Plusieurs secteurs concentrent les investissements privés et publics. Les semi-conducteurs et l’intelligence artificielle sont centraux. L’IA progresse rapidement, même si elle reste loin de produire des prévisions fiables sur des tâches complexes. Les véhicules électriques restent également une grande thématique car il n’y a pas de substitution à grande échelle pour l’instant.

La robotique et l’automatisation, notamment dans la logistique, vont continuer de croître fortement. La défense est un autre secteur clé, avec les drones en pilier central. La course aux armements et à la recherche en défense est relancée partout : États-Unis, Europe, Asie. C’est un changement structurel qui va durer au moins cinq ans.

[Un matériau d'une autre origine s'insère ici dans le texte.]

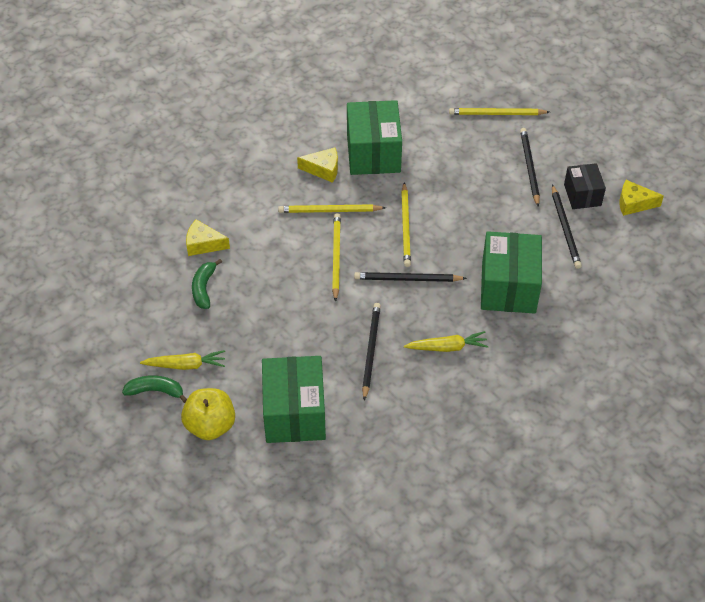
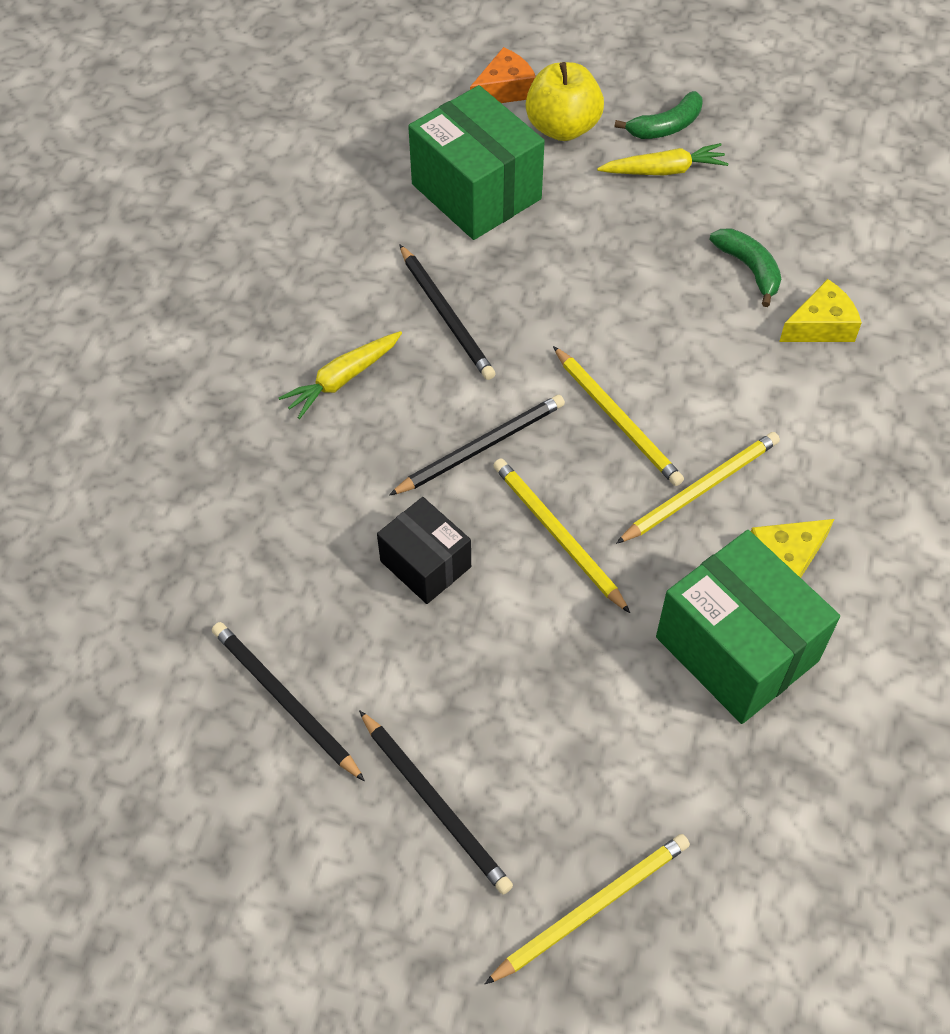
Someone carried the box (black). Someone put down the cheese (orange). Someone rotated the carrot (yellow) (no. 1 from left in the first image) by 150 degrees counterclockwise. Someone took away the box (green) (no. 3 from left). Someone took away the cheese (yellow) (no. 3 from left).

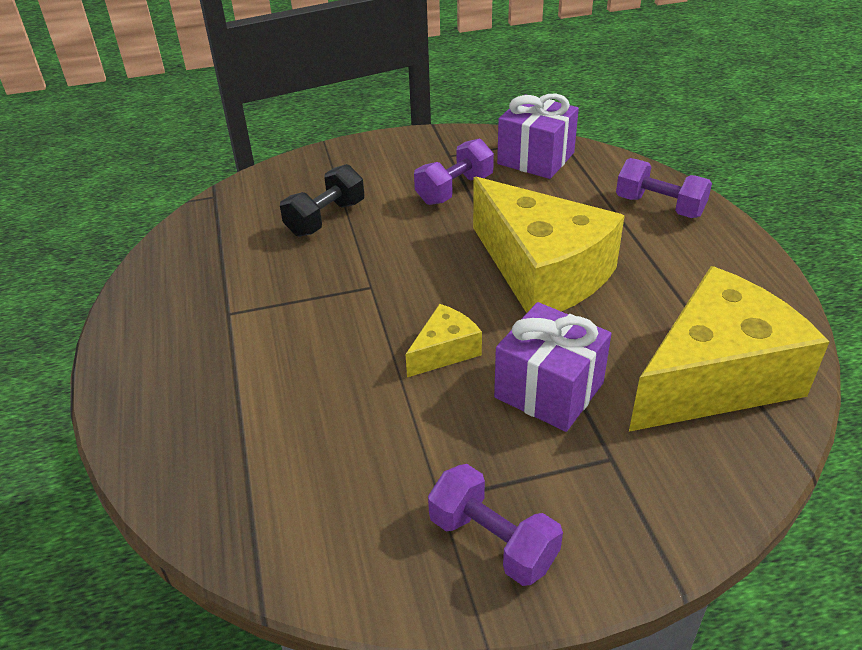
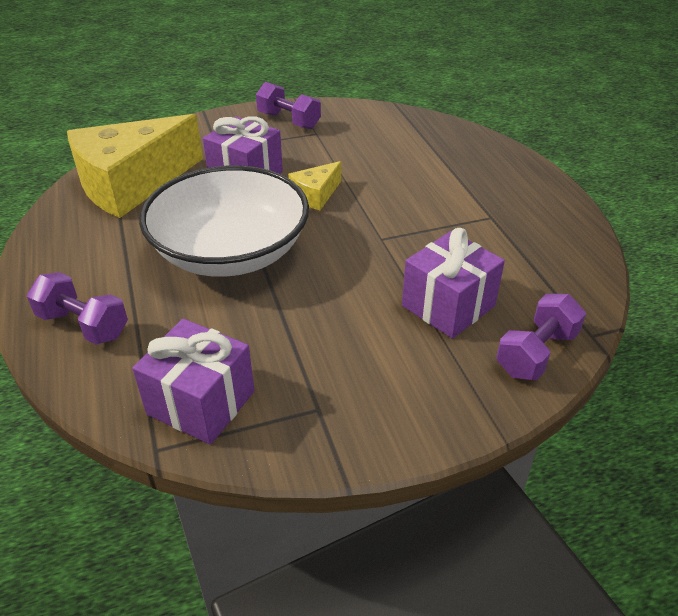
Someone swapped the cheese (yellow) (no. 2 from left) for the bowl (white). Someone swapped the dumbbell (black) for the gift (purple) (no. 3 from left). Someone carried the dumbbell (purple) (no. 1 from left in the first image).

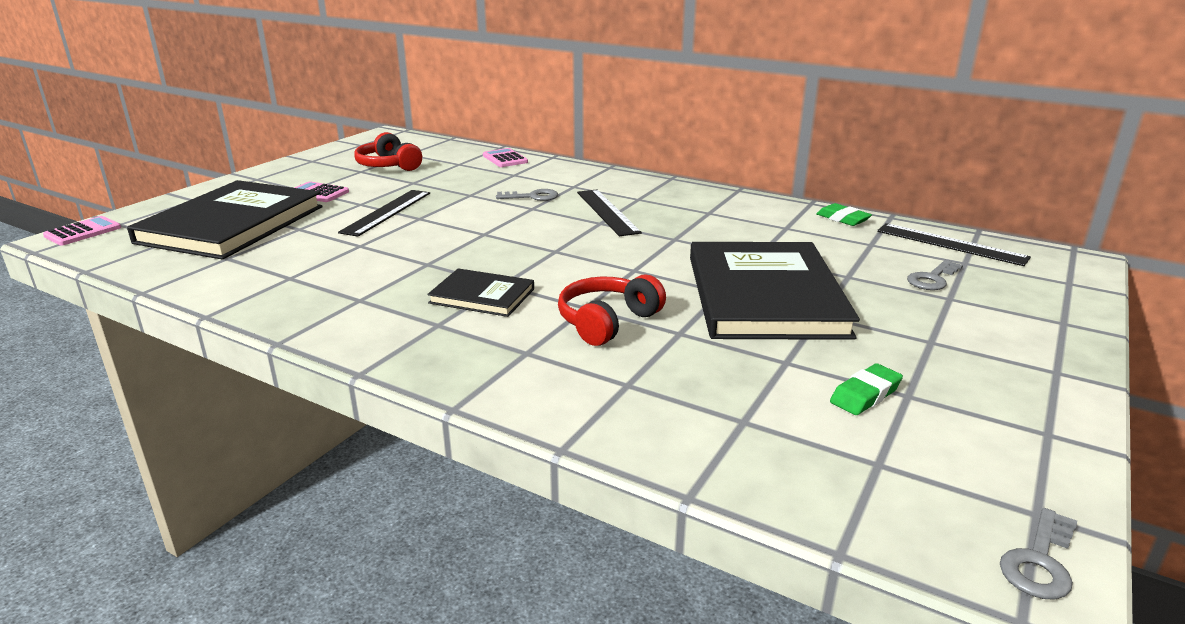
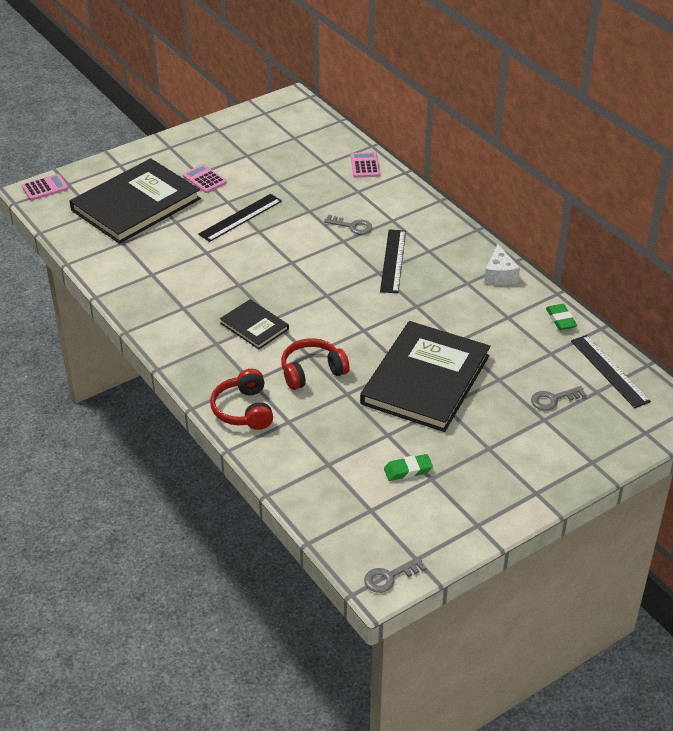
Someone carried the headphones (red) (no. 1 from left). Someone put down the cheese (white).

En Asie, la Chine investit massivement en IA, ce qui mondialise encore plus la thématique des semi-conducteurs. Dans l’automobile, ces composants deviennent dominants. C’est donc une tendance de fond, malgré des périodes de volatilité liées aux restrictions ou réorientations stratégiques.

Quels secteurs attirent aujourd’hui l’attention des investisseurs institutionnels, parfois au-delà des fondamentaux réels ?

Les semi-conducteurs restent un indicateur avancé, cyclique et dominent aujourd’hui via le poids des plus grosses capitalisations US. Un secteur qui bénéficie d’un « biais psychologique » est le luxe : malgré des fondamentaux à court terme peu favorables pour la consommation discrétionnaire, il y a une constante réallocation vers ce secteur. Mais globalement, je ne vois pas d’autre biais majeur à court terme.

Si vous étiez gestionnaire d’un grand fonds européen, quelles priorités stratégiques auriez-vous ?

Aujourd’hui, nous réallouons vers les États-Unis, car les baisses d’impôts arrivent et la déréglementation financière commence, ce qui favorise la performance US.

Si je devais être cantonné à l’Europe, je jouerais à court terme le secteur immobilier, qui bénéficie de la baisse des taux courts et d’une inflation sous-jacente en normalisation. L’Allemagne serait ma zone privilégiée, car elle a compris la gravité de sa situation et réagit avec des stimuli fiscaux et des baisses d’impôts, avec encore beaucoup de marge d’action.

Je privilégierais également la défense, malgré la cherté du secteur, car il attire des flux continus avec la création de fonds spécialisés. Enfin, je surveillerais la consommation discrétionnaire, aujourd’hui massacrée. Un rebond pourrait intervenir plus tard dans l’année, notamment si la croissance européenne et chinoise repartent et si des accords commerciaux avec les États-Unis rassurent les marchés.